» Activity: Reproduce the Rocket League article word for word, from "Rocket League blasts" up to and including "cracked that code.".

---- Provided passage

Rocket League blasts into the world of esports

This article is part of a collaboration with iQ by Intel.

The easy-to-learn “cars playing soccer” game brings the spectator-friendly accessibility of traditional sports to the technological world of competitive gaming. Anyone who’s had to suffer through watching a friend or significant other play “just one more round” of a videogame will readily admit that most titles aren’t such thrilling spectator sports. While slaying enemies in Halo 5 is exciting for the shooter, it’s a snooze-fest for any player without a controller in hand. One game, however, seems to have cracked that code.

Psyonix’s Rocket League not only pulls spectators into the action, it achieves the sought-after balance of successful competitive videogames: easy to pick up; difficult to master. Within days of its July release, Rocket League took the world of eSports by storm, amassing followers on streaming services like Twitch and securing a place in big-name tournament organizations such as the Electronic Sports League (ESL) and Major League Gaming (MLG).

The secret to its success? Beyond the eccentric combination of cars playing soccer, Rocket League manages to be something other esports aren’t: A game that reads like a sport in the most traditional sense. In Rocket League, the object of the game is the same as any soccer match—simpler, even, since there are no red cards, yellow cards or penalty kicks. Players must put the giant ball in the other team’s goal by controlling a car that can perform only a handful of basic maneuvers: drive, jump, dodge and boost.

--------
---- Collected data

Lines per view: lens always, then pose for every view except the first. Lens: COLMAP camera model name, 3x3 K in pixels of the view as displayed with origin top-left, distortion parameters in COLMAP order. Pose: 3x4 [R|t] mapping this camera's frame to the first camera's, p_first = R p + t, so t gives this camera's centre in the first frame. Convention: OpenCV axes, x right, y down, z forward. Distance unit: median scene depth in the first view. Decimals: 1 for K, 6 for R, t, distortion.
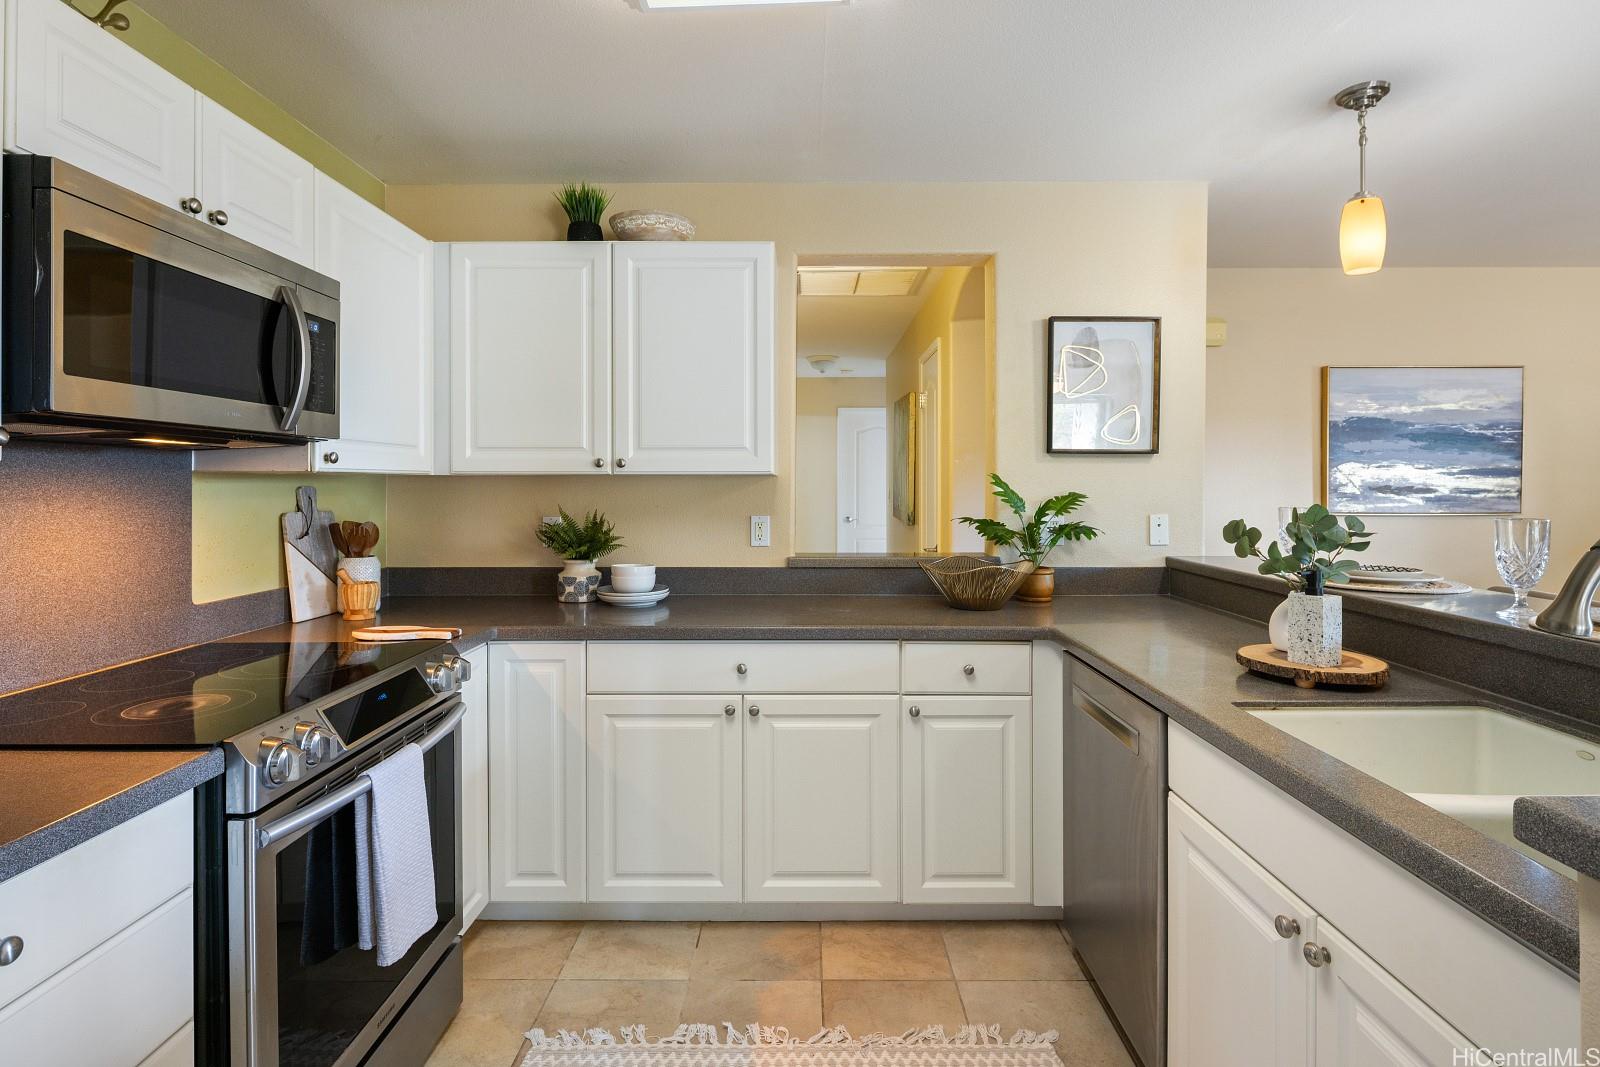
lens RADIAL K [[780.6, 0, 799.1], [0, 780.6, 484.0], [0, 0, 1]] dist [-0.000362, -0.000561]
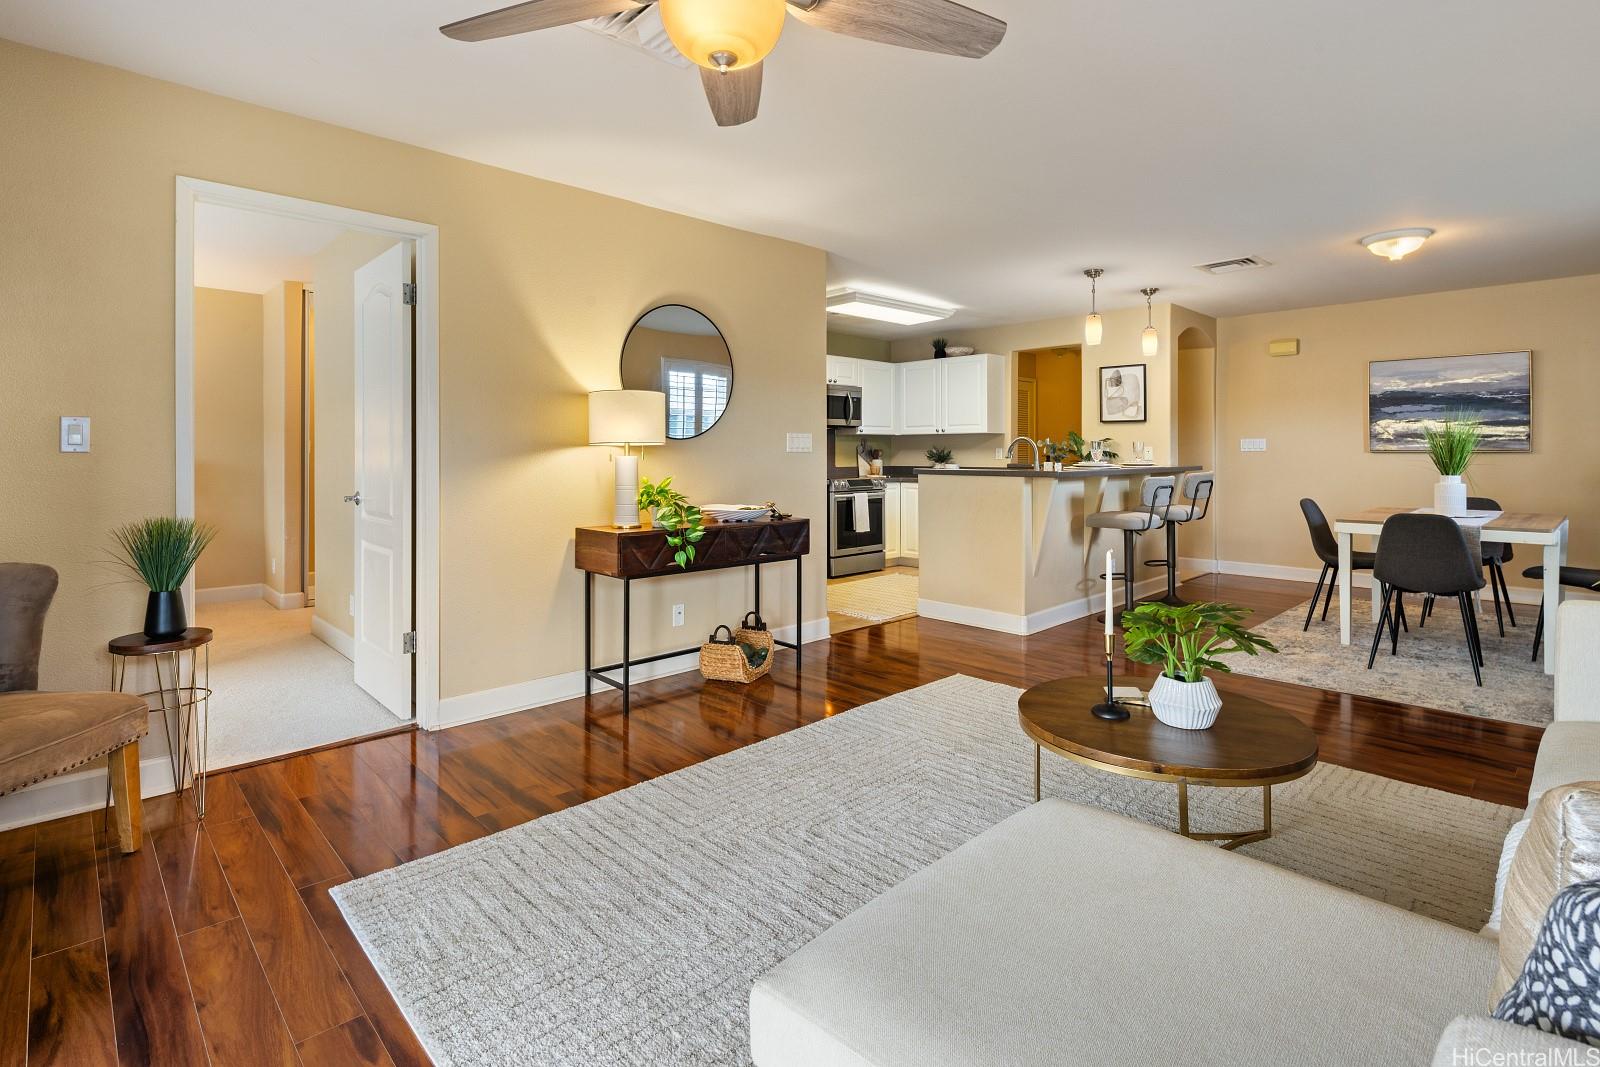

--------

» Result of the task:
Rocket League blasts into the world of esports

This article is part of a collaboration with iQ by Intel.

The easy-to-learn “cars playing soccer” game brings the spectator-friendly accessibility of traditional sports to the technological world of competitive gaming. Anyone who’s had to suffer through watching a friend or significant other play “just one more round” of a videogame will readily admit that most titles aren’t such thrilling spectator sports. While slaying enemies in Halo 5 is exciting for the shooter, it’s a snooze-fest for any player without a controller in hand. One game, however, seems to have cracked that code.